Work instruction 1
According to the text on subtrochanteric femur fractures, where does an angled plate implant often break?
Work instruction 2
Carry the text on subtrochanteric femur fractures forward from its last sentence.

Source text
*** Block opens ***

SUBTROCHANTERIC FRACTURE OF FEMUR
fractures of the femur occur in two separate age groups—in young adults as a
result of high-energy injuries and in very elderly persons as a result of
simple falls. The fractures occur just distal to the lesser trochanter (or may
involve it) and with varying degrees of comminution.
Subtrochanteric fractures are generally treated with internal fixation to allow early mobilization and rehabilitation of the patient. Closed treatment methods involving skeletal traction are rarely indicated with the advancement of modern fixation techniques.
Biomechanical analysis of the intact femur
demonstrates that the highest compressive and tensile stresses on the femur are
concentrated in the subtrochanteric region. Because of these very high forces,
implant failure has been commonly seen with internal fixation of this type of
fracture using a plate. Nonunion, mal-union, and
implant failure occur more often with a subtrochanteric fracture than with any
other type of femoral injury. Angled plate devices, long used to treat this
injury, are more likely to fail than other implant devices; the implant often
breaks opposite an area of medial comminution. For this reason, proper implant
selection using a cephallomedullary device is essential. Because of problems
with the use of nail plate devices, other intramedullary devices have been
developed specifically for treating subtrochanteric fractures of the femur. The anterograde nail, often with a trochanteric
entry point, is one of the most successful devices. The incidence of malunion
and non-union has been reduced with the use of the nail
configuration, because of its intramedullary position and firm fixation in the
femoral head and neck.

*** Block closes ***

Supplied entries
*** Block opens ***

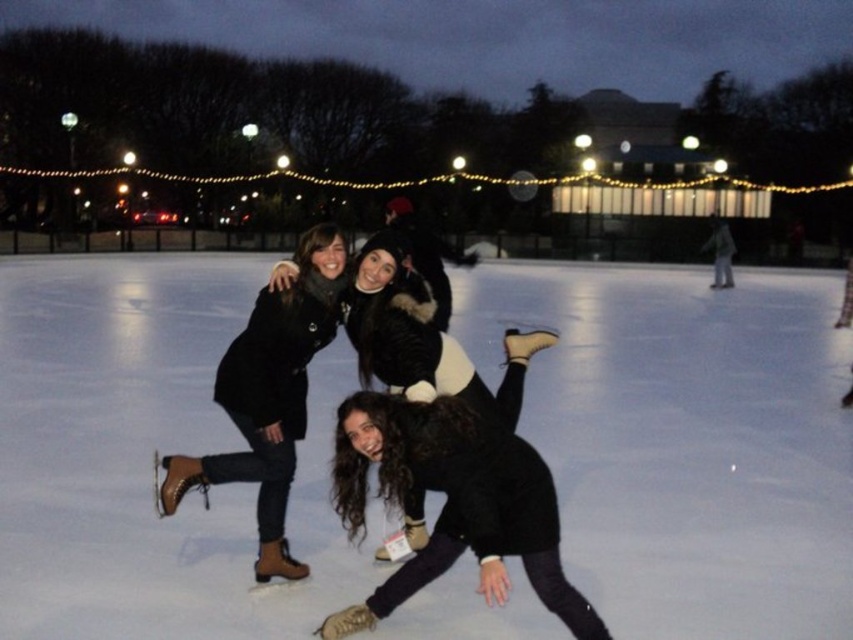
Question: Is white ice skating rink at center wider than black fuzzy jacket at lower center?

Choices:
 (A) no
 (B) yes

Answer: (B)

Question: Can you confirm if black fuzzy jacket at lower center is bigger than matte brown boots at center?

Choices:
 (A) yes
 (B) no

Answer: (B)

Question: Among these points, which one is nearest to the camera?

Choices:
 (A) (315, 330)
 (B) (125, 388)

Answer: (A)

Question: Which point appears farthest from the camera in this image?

*** Block closes ***

Answer box 1
It often breaks opposite an area of medial comminution.

Answer box 2
Postoperative management depends on the quality of fixation, the quality of bone, and the stability of fracture reduction. Patients with good bone mass, minimal comminution, and good fracture stability are mobilized early from bed to chair and then to partial weight bearing using crutches for support. In patients treated with an intramedullary device, which helps distribute the load across the fracture site, weight bearing on the injured limb progresses more rapidly than in patients treated with a plate device. Older patients with osteoporotic bone are mobilized slowly from bed to chair. Full weight bearing on the fractured limb is allowed when clinical and radiographic evaluations show adequate fracture healing.